Au-delà des titres vilipendés par l’IGF qu’elle a choisi d’ignorer, Greenpeace Afrique rappelle qu’il existe de nombreux autres titres qui méritent eux aussi une annulation définitive. Des fausses concessions de conservation à l’instar de celles attribuées à l’établissement Buhendwa, à KFBS / Sodefor, ou encore à Renewable Solutions / Safbois. Et bien entendu la flopée de concessions d’exploitation forestière qui ne disposent toujours pas d’un plan d’aménagement. A ne pas oublier les mauvais payeurs et autres “parrains” du développement local. Rappelons aussi que le rapport de l’IGF n’a pas pu se pencher sur le cas de cette société de nettoyage industriel Groupe Services, qui s’est vue attribuer un fief de près de 800 000 hectares en toute illégalité en juin 2020.
Que faire donc ?
Le résultat de cet audit de l’IGF bien que déjà alarmant ne représente qu’une petite portion de l’étendue réelle du chaos dans ce secteur, estiment les ONG de défense de l’environnement. Plusieurs zones d’ombre demeurent encore. Des militants vont plus loin et attendent un audit plus large.
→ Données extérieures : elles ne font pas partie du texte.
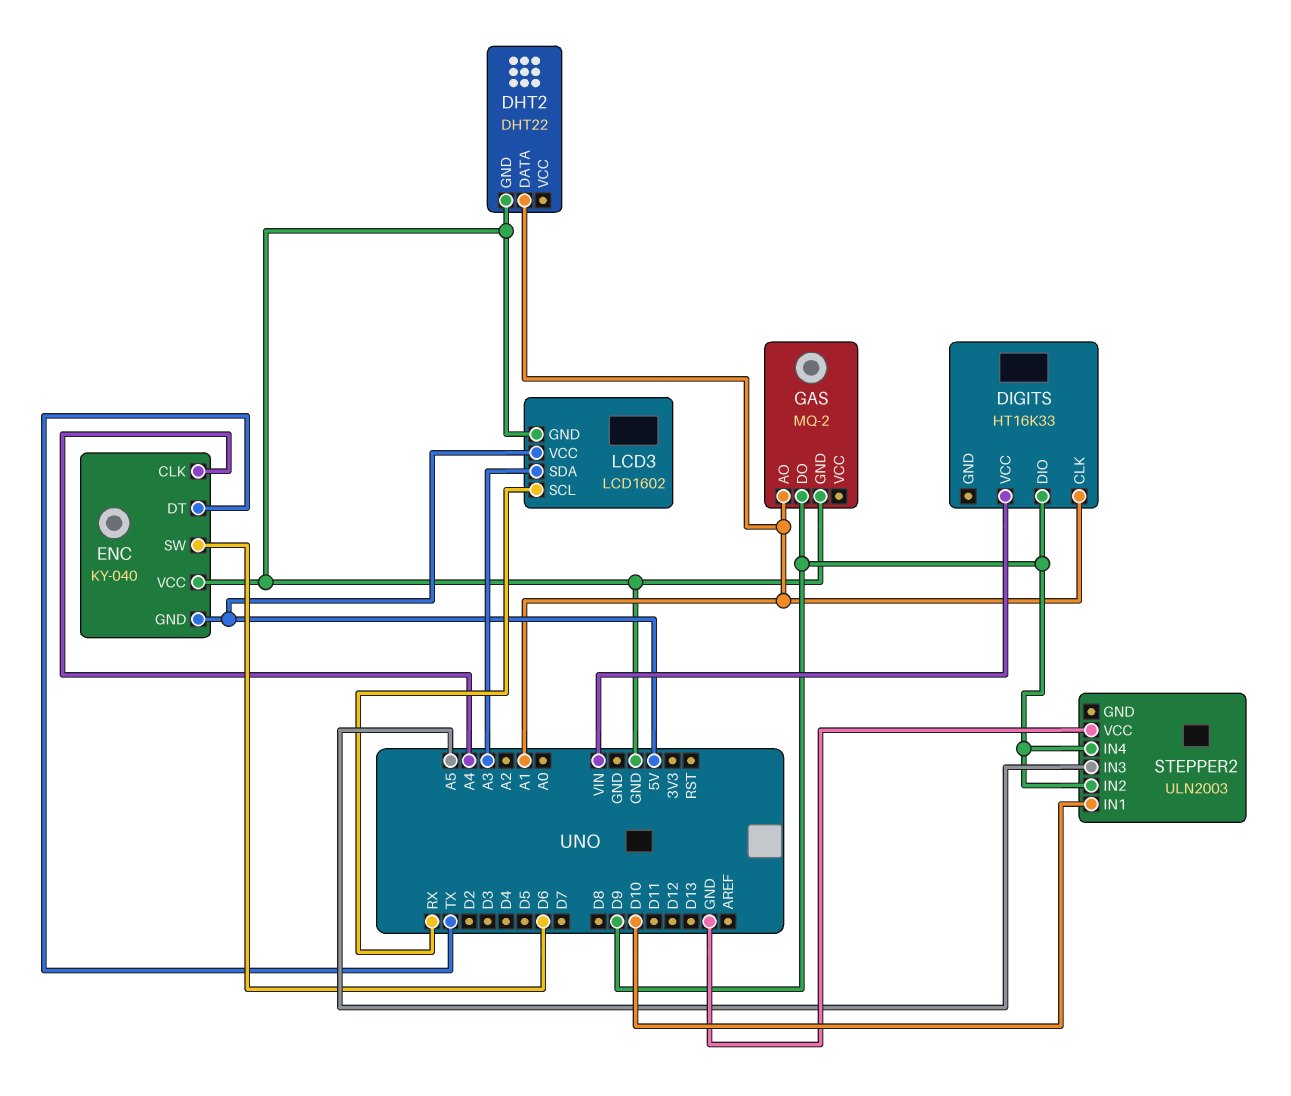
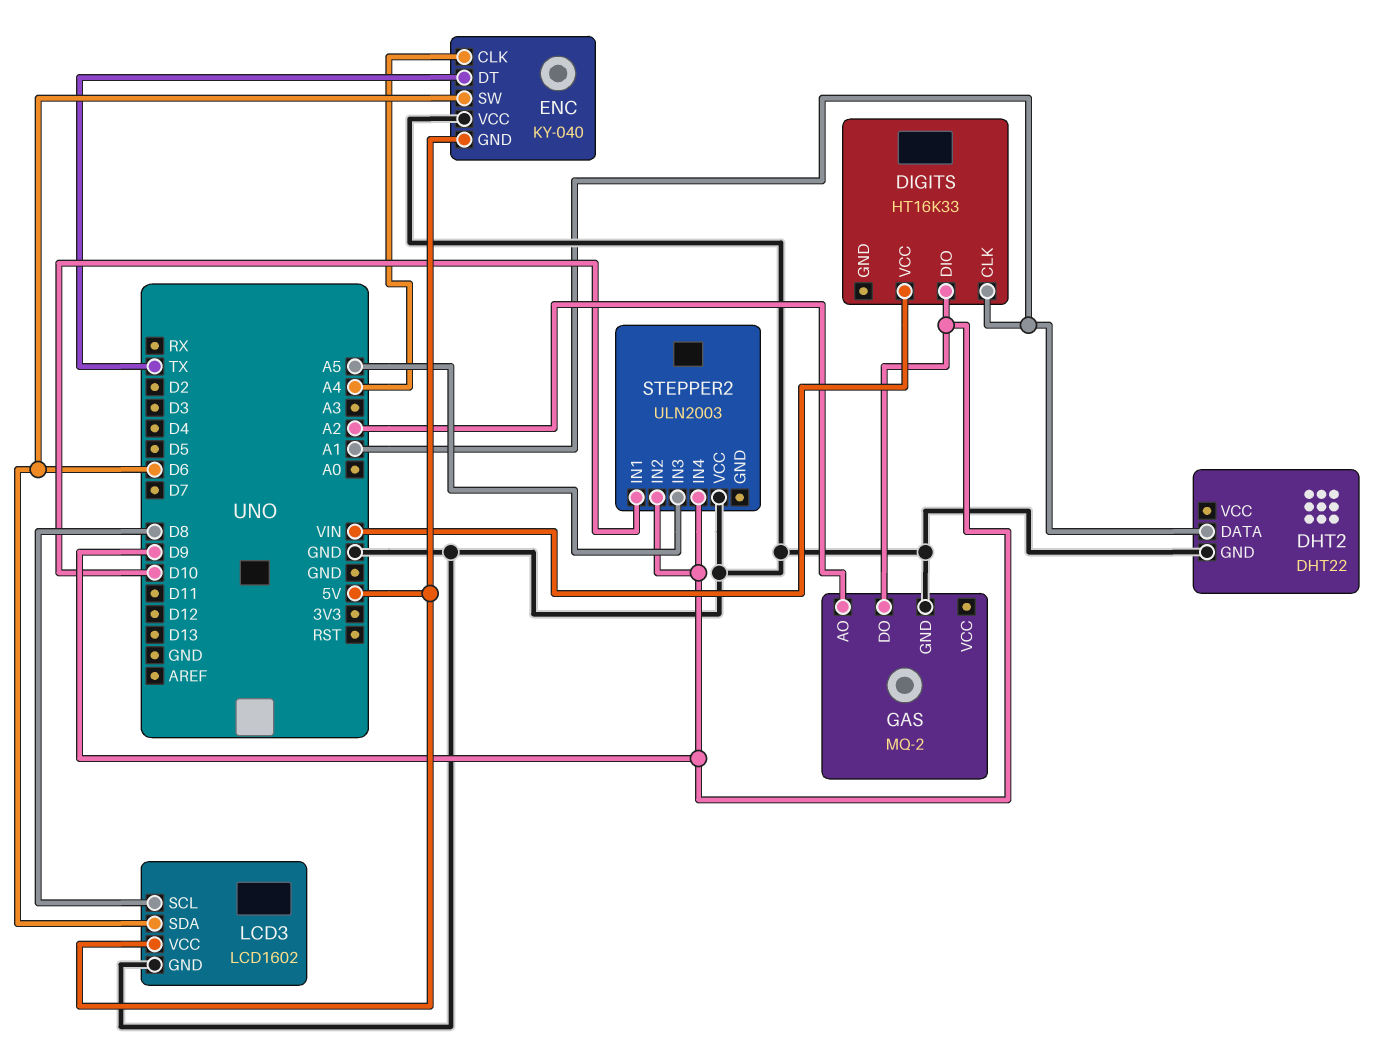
GAS pin AO: A1 -> A2
LCD3 pin SCL: RX -> D8
LCD3 pin SDA: A3 -> D6

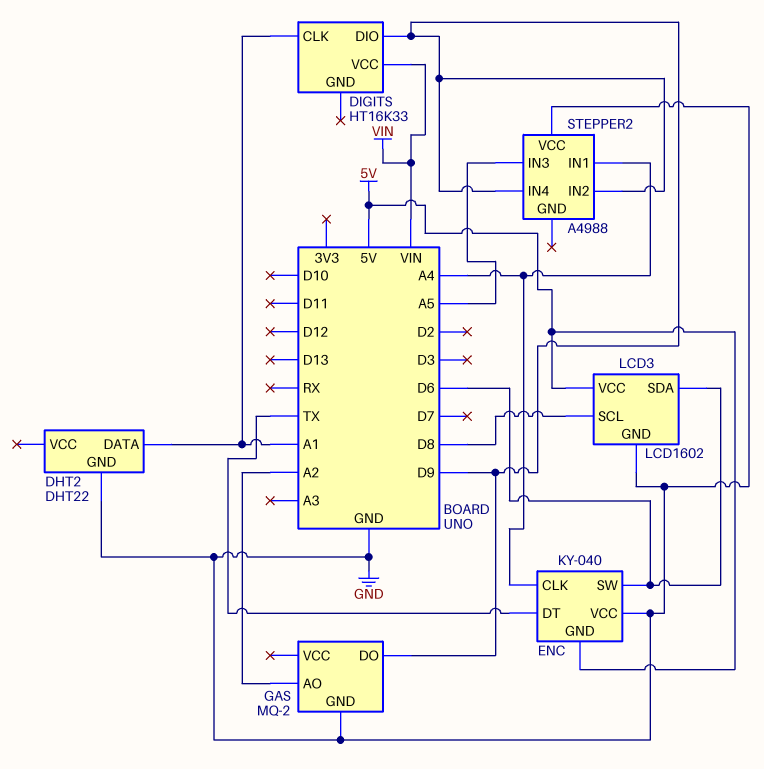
STEPPER2: ULN2003 -> A4988
STEPPER2 pin IN1: D10 -> A4

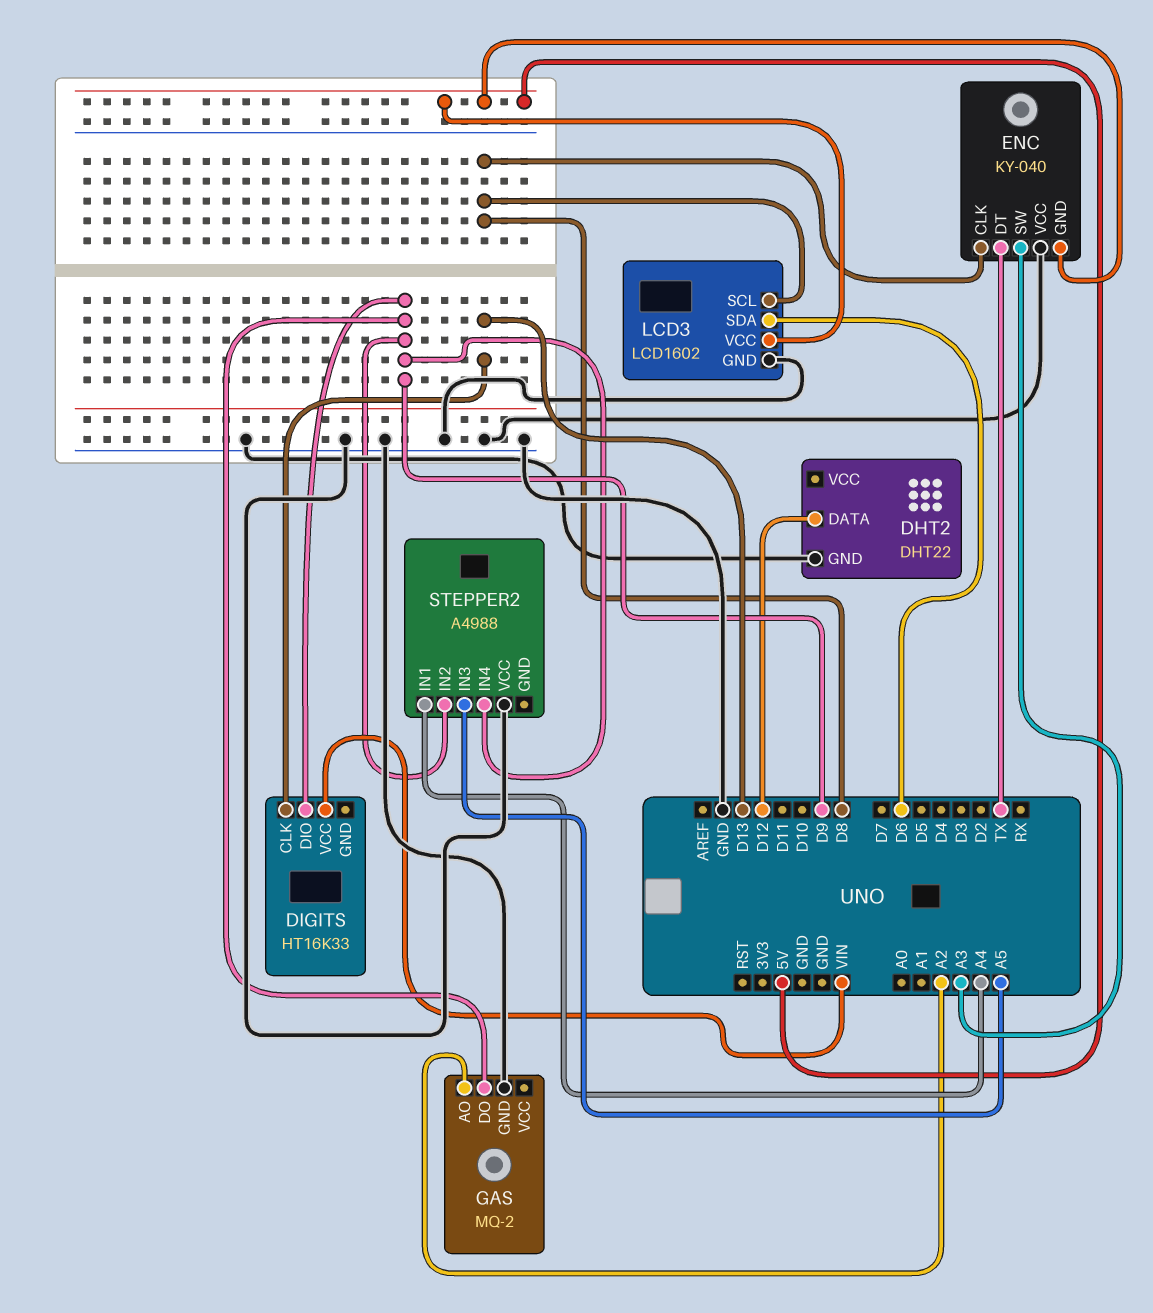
DHT2 pin DATA: A1 -> D12
DIGITS pin CLK: A1 -> D13
ENC pin CLK: A4 -> D8
ENC pin SW: D6 -> A3

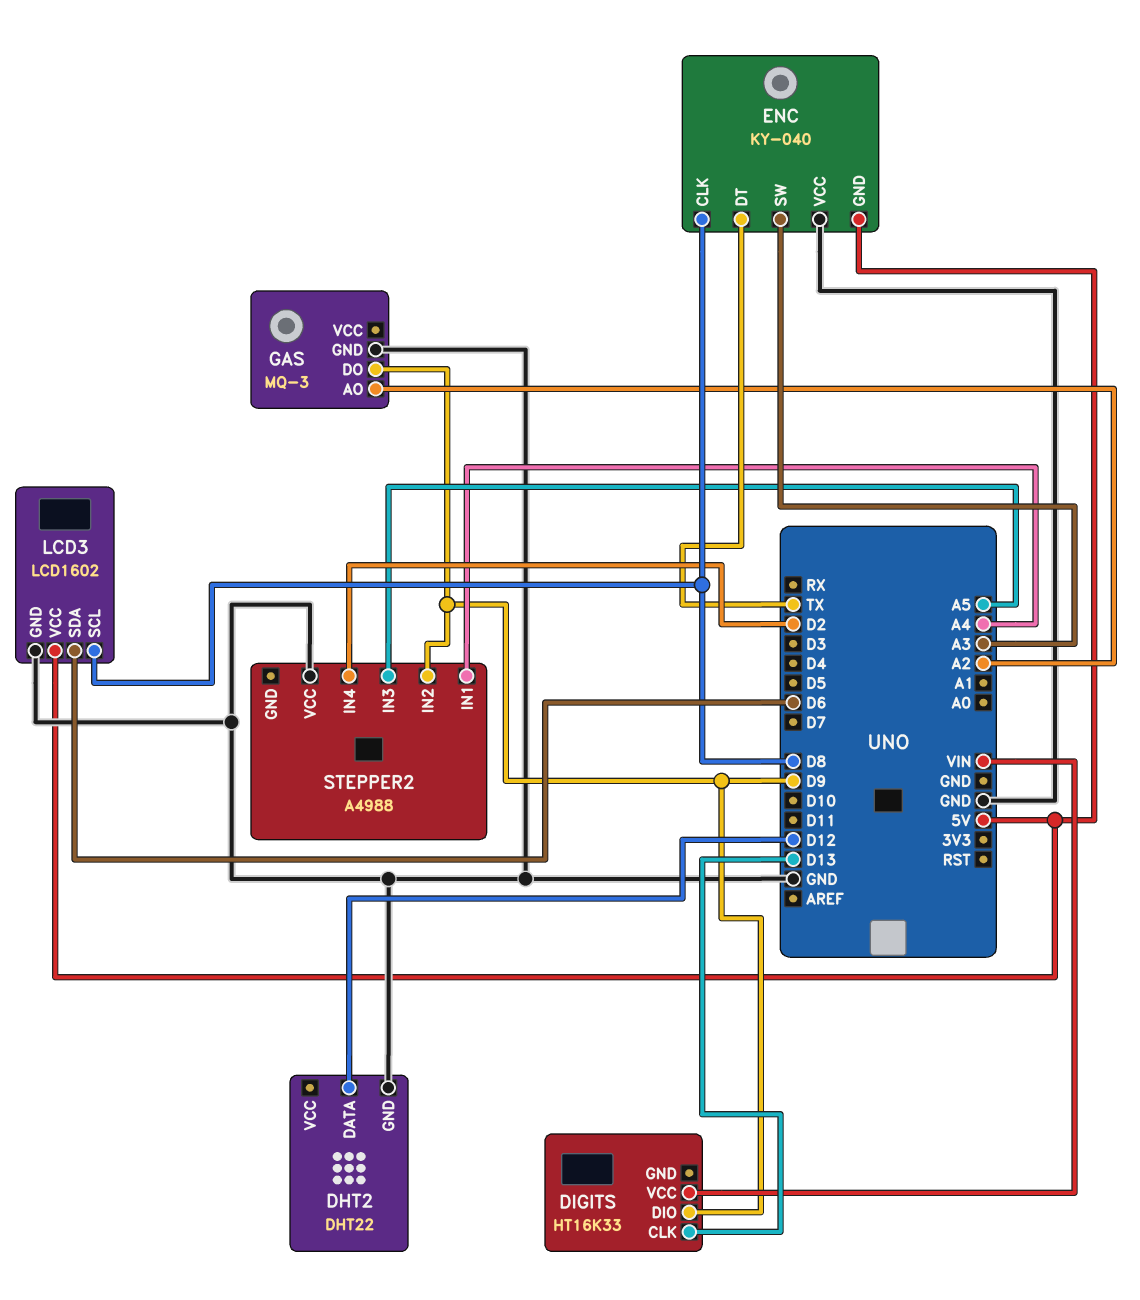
GAS: MQ-2 -> MQ-3
STEPPER2 pin IN4: D9 -> D2

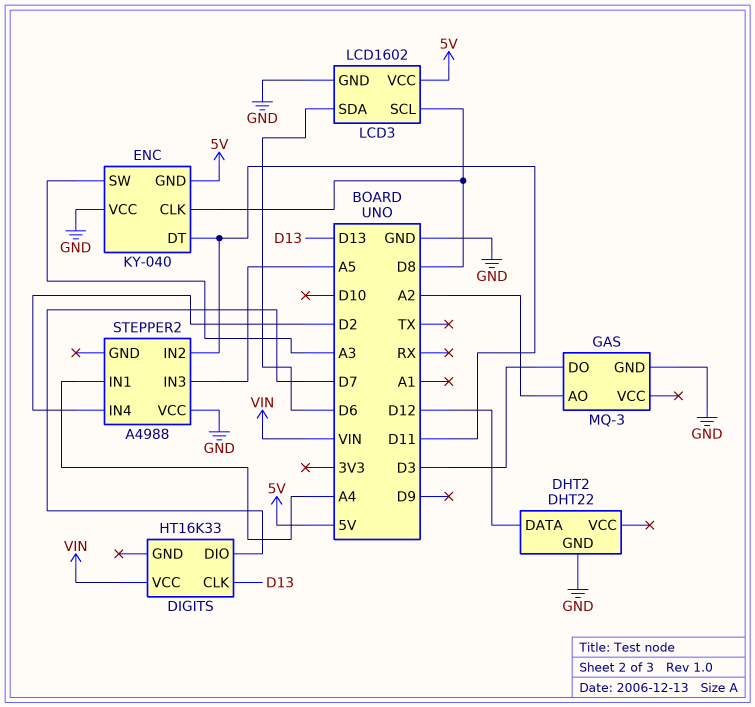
DIGITS pin DIO: D9 -> D7
ENC pin DT: TX -> D11
GAS pin DO: D9 -> D3
STEPPER2 pin IN2: D9 -> D11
Ainsi, ils exigent aussi la publication des rapports de l’audit légal des concessions financées par l’Union européenne. Cependant pour des faits qui sont documentés dans le rapport de l’IGF, des organisations comme Rainforest Foundation UK et Greenpeace Afrique exigent l’annulation des attributions suspectes citées par les enquêteurs de l’IGF. Elles demandent des poursuites et des sanctions immédiates.
Greenpeace Afrique a fait une demande au président Félix Tshisekedi d’ordonner une enquête judiciaire sur les responsables du pillage de la forêt congolaise et, le cas échéant, la levée de leur immunité parlementaire. Selon cette ONG, le refus de la ministre Eve Bazaiba de se conformer à l’ordre du Président de suspendre toutes les «concessions douteuses» nécessite une enquête urgente. De son côté, Félix Tshisekedi insiste sur la nécessité de tout mettre en œuvre pour rassurer les partenaires publics et privés soucieux d’investir dans le secteur forestier en RDC. Les ONG disent ne pas comprendre l’utilité d’une commission pour examiner les conclusions de ce rapport. Elles estiment que ce dispositif n’est pas utile. Elles demandent aussi que le moratoire sur l’exploitation forestière soit maintenu jusqu’à l’assainissement du secteur.
«Avec toute la gangrène qu’expose cet audit, c’est de la folie de lever le moratoire sur les nouveaux titres forestiers – et pourtant c’est ce que la RDC et ses bailleurs de fonds s’apprêtent à faire. Ce qu’il nous faut est un plan de protection permanente des forêts, c’est vital pour des milliers de communautés locales et des Peuples autochtones», déclare Irène Wabiwa Betoko, cheffe de la campagne forêt pour Greenpeace Afrique. L’audit au vitriol, livré en mai 2021, est sans merci pour la «gouvernance forestière» à la congolaise, et il met de nouveau la Vice-première ministre, ministre de l’Environnement, Mme Eve Bazaiba en grande difficulté.